Importance of the pass was further increased after an old but disused route connecting Poonch to Shopian in Kashmir was activated. In earlier times, the route was used by Mughals to travel to Kashmir. It passed through Jammu, Rajauri, Poonch and terminated in Shopian in Kashmir. The new road, formally named as Mughal Road was less than 1 hours drive from the pass and the side controlling it had a very easy route to reach both Kashmir as well as Jammu in a short amount of time.

One of the first things that Lt. Shubharanjan had noticed about the peak was the time required for travel to the post on the mountain top from army base camp just on the foot-hills. First time he traveled, it took him more than 5 hours to climb the nearly 6000m high mountain. At many places the path was no more than a small mule trail, that afforded barely enough foot-hold for a loaded mule to pass through. Iron chains and ropes were nailed in at many places to provide a hand hold for the men. Any body slipping at any such place was sure to die a quick yet gruesome death on hard rocks hundreds of meters below. Getting down from the top was as difficult as going up, in some places more difficult due to the loose rock and gravel. Mules and porters carried much of the supplies above, with an occasional chopper pitching in whenever available.
Conditions on Pakistani side were much easier though. The peak was more like a gentle slope albeit littered with large rocks, that extended many km down in to the Pakistani side. It also took much less time to travel and getting men and supplies on the top was much easier and safer. They could have very well constructed a road if it was not for Indians controlling the peak.

He had staggered on to the peak tired, cold and out of breath in spite of the excellent physical condition he was in. His CO, a jolly Major Baljit Singh Randhwa had laughed on seeing his condition and immediately offered him a drink of brandy which Lt Shubhranjan gratefully accepted. He was filled in on the history and importance of the post by the Major himself. But it was Subedar Sonam Stobbdhan who taught him about life on top of the mountain. Among all men, he had spent the most time on the post and was the senior most NCO. He was also the leader of artillery spotter team and had taught many soldiers tricks of bringing accurate artillery fire in mountains.

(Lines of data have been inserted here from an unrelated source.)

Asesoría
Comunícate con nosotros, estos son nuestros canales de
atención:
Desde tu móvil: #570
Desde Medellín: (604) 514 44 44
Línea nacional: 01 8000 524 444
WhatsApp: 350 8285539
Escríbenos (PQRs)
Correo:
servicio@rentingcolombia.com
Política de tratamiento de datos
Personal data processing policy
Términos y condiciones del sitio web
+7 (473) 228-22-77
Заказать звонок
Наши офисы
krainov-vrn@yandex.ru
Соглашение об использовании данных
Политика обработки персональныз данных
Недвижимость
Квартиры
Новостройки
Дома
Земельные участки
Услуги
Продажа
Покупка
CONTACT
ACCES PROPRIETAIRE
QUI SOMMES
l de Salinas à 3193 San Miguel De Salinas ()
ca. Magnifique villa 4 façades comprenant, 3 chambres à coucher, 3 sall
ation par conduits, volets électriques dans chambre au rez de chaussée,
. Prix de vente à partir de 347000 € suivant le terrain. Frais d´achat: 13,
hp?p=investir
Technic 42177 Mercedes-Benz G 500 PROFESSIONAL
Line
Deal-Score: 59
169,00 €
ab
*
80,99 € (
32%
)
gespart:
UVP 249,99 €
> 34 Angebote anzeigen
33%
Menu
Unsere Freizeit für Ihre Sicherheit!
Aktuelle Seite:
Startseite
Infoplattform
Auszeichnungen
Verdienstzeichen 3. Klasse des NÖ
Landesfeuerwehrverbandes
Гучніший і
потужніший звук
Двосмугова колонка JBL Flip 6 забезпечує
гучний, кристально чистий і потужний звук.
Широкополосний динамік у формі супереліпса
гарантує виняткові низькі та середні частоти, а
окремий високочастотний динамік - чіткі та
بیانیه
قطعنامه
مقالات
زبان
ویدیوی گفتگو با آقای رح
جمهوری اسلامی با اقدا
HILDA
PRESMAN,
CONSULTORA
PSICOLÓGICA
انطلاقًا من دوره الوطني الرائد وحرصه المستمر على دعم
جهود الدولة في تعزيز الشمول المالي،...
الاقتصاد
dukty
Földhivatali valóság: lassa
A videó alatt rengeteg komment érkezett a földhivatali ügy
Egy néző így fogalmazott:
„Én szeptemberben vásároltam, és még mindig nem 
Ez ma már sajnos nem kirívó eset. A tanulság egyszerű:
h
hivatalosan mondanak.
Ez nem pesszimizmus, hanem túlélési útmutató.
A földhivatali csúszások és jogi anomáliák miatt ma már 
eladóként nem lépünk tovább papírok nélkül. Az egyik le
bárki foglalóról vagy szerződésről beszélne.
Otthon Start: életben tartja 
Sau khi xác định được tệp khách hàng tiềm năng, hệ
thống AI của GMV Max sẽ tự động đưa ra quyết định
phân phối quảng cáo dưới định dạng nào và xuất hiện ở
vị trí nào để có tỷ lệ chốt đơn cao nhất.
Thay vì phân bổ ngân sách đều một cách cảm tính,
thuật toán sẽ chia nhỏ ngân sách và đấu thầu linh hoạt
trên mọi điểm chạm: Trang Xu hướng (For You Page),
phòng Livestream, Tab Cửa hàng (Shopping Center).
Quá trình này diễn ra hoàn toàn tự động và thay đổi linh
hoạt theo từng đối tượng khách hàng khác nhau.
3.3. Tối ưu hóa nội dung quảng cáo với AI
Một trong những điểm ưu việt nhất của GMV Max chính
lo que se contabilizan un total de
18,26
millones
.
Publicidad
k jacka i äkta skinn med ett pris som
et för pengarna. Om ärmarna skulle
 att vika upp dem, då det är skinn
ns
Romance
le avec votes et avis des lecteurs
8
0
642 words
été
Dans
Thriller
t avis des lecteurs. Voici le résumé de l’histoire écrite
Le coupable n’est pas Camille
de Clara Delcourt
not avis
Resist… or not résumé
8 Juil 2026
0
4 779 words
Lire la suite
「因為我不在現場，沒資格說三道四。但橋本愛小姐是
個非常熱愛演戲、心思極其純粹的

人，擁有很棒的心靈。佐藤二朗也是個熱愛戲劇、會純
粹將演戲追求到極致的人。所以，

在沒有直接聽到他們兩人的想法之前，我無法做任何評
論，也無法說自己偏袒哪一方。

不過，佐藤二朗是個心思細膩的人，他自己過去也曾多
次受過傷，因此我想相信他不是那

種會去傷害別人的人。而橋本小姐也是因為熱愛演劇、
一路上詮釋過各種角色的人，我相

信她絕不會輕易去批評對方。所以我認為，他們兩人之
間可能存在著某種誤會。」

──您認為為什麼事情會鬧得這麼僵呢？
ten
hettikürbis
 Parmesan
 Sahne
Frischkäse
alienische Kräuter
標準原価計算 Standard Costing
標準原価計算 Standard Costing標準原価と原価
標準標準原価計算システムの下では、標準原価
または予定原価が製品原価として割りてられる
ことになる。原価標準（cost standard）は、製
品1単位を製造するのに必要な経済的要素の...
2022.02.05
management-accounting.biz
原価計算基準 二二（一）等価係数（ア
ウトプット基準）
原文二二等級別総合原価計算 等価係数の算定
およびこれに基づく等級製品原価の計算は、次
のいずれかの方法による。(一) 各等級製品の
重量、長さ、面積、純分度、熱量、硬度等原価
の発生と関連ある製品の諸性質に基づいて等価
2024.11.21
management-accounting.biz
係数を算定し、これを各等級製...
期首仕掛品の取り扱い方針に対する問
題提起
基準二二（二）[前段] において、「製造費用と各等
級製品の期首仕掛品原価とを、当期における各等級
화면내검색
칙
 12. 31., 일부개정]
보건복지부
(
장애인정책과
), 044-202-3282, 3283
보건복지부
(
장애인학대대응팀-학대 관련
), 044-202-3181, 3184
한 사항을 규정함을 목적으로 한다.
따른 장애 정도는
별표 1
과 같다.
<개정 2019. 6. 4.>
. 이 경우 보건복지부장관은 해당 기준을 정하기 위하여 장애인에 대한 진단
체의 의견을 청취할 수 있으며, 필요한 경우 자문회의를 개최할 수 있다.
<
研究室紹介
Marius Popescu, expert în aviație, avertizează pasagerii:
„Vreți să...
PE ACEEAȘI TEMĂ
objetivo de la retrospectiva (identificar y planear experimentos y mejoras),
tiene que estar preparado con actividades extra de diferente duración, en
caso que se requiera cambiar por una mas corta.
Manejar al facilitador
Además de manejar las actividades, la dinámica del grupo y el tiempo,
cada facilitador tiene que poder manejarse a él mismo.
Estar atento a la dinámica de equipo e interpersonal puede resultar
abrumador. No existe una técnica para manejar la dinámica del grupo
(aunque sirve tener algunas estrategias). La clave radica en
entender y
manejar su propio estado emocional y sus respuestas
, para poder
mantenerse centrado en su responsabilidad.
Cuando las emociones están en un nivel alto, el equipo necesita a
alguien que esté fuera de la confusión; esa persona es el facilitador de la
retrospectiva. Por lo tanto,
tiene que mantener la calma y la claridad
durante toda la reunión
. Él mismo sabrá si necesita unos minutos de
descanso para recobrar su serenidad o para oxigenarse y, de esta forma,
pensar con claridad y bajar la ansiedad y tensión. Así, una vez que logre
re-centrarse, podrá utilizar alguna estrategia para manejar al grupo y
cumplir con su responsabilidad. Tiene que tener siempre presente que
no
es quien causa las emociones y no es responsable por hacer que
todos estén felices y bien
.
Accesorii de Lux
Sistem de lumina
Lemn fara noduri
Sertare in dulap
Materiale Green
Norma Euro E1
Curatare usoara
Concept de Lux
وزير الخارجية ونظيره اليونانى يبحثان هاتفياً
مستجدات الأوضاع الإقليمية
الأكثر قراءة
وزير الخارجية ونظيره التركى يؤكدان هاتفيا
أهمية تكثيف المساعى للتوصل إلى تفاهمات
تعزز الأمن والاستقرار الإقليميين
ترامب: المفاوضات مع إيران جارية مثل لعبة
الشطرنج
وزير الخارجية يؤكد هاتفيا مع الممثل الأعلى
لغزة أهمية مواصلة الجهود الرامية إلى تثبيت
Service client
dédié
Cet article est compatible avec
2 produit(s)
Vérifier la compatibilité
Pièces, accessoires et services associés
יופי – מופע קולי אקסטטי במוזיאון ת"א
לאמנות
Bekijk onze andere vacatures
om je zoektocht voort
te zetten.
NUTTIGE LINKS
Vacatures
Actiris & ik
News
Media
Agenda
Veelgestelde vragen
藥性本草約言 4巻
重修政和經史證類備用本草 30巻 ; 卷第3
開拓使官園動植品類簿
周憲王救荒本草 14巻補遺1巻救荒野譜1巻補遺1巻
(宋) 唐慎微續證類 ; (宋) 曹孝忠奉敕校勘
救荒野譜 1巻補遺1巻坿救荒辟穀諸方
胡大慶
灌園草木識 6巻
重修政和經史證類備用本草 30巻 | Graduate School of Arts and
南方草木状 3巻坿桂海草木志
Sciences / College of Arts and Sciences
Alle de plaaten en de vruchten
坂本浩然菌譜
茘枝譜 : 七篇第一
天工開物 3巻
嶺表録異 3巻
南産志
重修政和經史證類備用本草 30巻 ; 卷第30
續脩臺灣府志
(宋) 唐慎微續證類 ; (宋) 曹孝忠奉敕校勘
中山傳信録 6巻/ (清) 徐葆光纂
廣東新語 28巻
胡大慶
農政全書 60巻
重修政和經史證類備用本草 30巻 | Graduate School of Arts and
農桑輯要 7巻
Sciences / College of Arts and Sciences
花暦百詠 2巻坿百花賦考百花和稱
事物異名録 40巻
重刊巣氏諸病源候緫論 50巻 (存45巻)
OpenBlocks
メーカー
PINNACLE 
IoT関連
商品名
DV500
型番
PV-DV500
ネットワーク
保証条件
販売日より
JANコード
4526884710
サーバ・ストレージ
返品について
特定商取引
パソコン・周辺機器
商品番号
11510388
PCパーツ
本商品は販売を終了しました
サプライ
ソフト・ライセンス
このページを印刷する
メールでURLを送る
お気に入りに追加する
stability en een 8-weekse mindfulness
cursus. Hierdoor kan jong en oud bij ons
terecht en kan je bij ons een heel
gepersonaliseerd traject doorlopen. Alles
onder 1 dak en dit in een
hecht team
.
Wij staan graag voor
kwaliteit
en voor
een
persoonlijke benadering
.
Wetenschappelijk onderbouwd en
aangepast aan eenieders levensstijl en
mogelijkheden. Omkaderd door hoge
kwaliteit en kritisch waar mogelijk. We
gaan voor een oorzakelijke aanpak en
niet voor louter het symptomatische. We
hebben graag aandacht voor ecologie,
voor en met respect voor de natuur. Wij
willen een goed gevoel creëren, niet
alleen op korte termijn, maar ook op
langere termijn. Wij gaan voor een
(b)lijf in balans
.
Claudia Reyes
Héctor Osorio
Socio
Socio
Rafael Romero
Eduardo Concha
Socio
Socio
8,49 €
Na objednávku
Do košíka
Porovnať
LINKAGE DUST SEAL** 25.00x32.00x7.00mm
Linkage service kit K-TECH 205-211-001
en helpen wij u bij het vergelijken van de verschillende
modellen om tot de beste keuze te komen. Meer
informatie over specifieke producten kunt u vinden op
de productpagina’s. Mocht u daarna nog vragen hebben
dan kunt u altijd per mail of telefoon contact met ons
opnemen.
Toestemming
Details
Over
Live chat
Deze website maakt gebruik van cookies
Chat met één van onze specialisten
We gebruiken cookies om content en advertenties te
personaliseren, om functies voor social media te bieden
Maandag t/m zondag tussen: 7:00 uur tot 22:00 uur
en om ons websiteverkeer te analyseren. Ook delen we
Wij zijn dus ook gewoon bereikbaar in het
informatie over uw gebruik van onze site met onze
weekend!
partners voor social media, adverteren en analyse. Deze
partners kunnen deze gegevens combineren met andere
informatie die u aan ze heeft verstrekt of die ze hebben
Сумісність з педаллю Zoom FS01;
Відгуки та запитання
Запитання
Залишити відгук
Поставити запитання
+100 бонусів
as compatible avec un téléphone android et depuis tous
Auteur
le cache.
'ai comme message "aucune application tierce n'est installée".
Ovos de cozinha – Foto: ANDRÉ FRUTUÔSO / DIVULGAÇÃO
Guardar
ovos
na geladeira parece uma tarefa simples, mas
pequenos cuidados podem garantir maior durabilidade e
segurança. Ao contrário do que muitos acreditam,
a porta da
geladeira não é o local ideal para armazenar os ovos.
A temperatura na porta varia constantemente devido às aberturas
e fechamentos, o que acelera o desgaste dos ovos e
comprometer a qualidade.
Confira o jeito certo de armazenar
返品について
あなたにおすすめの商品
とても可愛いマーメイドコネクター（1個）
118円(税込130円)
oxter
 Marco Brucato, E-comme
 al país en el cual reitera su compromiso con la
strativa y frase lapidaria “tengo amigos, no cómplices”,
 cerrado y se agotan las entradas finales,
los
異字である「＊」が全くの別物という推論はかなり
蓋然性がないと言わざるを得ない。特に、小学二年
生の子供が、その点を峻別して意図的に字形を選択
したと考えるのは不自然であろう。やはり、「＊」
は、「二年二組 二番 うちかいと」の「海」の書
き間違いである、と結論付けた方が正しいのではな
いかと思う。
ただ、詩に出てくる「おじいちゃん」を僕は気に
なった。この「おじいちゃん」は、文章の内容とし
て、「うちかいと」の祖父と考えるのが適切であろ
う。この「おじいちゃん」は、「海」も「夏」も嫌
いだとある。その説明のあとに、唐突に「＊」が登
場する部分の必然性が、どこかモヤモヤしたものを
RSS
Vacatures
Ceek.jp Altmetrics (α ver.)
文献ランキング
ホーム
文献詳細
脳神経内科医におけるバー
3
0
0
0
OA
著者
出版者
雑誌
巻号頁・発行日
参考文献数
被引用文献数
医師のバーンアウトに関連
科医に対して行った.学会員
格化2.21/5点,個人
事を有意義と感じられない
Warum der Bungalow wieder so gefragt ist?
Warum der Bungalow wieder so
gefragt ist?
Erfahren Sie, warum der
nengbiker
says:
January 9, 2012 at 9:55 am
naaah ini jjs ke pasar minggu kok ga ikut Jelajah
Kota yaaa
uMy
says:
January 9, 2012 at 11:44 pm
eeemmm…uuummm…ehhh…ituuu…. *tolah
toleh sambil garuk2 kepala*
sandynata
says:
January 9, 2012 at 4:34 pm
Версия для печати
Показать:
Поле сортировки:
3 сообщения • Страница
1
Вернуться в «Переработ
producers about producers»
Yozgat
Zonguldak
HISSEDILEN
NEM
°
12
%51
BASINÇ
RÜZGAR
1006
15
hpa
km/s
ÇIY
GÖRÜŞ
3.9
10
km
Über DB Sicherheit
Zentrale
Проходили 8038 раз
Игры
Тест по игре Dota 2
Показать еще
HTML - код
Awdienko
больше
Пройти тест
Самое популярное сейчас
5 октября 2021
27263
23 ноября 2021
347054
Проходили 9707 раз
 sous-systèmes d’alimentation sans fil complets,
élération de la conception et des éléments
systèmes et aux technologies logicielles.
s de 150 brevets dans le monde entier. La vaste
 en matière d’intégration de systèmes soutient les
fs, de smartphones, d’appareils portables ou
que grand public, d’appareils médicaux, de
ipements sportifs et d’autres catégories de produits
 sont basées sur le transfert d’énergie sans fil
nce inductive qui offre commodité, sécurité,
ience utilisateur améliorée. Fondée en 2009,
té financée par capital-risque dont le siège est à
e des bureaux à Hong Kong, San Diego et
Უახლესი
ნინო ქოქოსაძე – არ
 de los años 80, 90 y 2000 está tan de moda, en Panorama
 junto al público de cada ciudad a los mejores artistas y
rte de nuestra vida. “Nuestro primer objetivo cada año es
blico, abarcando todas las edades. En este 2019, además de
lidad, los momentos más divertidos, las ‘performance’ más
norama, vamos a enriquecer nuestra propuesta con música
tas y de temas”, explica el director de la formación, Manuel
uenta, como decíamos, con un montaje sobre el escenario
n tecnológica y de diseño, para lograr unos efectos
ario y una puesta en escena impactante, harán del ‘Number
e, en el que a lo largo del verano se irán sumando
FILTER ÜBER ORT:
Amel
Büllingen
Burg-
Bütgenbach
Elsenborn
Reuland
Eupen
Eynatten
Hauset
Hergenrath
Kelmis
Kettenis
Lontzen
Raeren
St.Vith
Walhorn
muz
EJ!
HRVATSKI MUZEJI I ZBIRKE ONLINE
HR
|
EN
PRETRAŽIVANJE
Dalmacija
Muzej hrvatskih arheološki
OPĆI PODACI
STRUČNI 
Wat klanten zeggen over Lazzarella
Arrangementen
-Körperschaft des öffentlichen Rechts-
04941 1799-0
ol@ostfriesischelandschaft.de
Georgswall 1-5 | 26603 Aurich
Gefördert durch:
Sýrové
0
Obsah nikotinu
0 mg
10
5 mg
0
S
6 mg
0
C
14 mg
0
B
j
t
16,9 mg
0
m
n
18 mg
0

Lt Shubhranjan had shown good marksmanship in NCC as well as IMA training and was given charge of the machine gun posts. There were 2 INSAS LMGs (Light Machine Gun) and 2 MGA1 HMGs (Heavy Machine Gun) placed in fortified concrete bunkers spread around the top. 2 mortar teams, each armed with 81mm mortars were usually positioned in the middle. They could move to a different position when required.
Heavier fire power was provided with M-46 130mm field guns. Although old, these Soviet manufactured artillery guns were in good condition and had fair range and accuracy for their caliber. These were placed in dug in positions shielded by the rocks and sand bags to protect them from counter-artillery fire and to hide the muzzle flash. Although in theory these guns could be moved around, there was no place to do so on the mountain top. The guns were carried up in completely knocked down condition by helicopters and mules and then assembled on top. Ammunition was transported in the same laborious way, 2-3 shells on a single mule at a time.
Close in fire support was provided by 6 more riflemen armed with standard 5.56mm INSAS rifles.

Soldiers wished for more fire power and men, it was almost impossible to do so using mule-porter system and already scarce Chetak and Cheetah light helicopters. Dhruvs with their higher carrying capacity were beginning to share some of the work load, but they were in short supply too. Even if they could move in more supplies and men, there was little space for either on top.